> **Working data**:
━━━━

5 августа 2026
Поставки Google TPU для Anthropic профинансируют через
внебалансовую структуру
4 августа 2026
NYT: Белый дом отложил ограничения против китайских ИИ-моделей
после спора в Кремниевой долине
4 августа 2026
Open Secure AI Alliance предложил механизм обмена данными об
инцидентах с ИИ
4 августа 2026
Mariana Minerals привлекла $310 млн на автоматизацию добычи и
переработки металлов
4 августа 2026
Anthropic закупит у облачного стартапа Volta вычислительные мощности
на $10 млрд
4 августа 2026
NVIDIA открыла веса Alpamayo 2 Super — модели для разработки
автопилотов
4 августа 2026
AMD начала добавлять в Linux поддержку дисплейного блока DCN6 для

━━━━

> **How to complete this task**: Verbatim and in full, return the listing above.

> **Answer for this exercise**:
5 августа 2026
Поставки Google TPU для Anthropic профинансируют через
внебалансовую структуру
4 августа 2026
NYT: Белый дом отложил ограничения против китайских ИИ-моделей
после спора в Кремниевой долине
4 августа 2026
Open Secure AI Alliance предложил механизм обмена данными об
инцидентах с ИИ
4 августа 2026
Mariana Minerals привлекла $310 млн на автоматизацию добычи и
переработки металлов
4 августа 2026
Anthropic закупит у облачного стартапа Volta вычислительные мощности
на $10 млрд
4 августа 2026
NVIDIA открыла веса Alpamayo 2 Super — модели для разработки
автопилотов
4 августа 2026
AMD начала добавлять в Linux поддержку дисплейного блока DCN6 для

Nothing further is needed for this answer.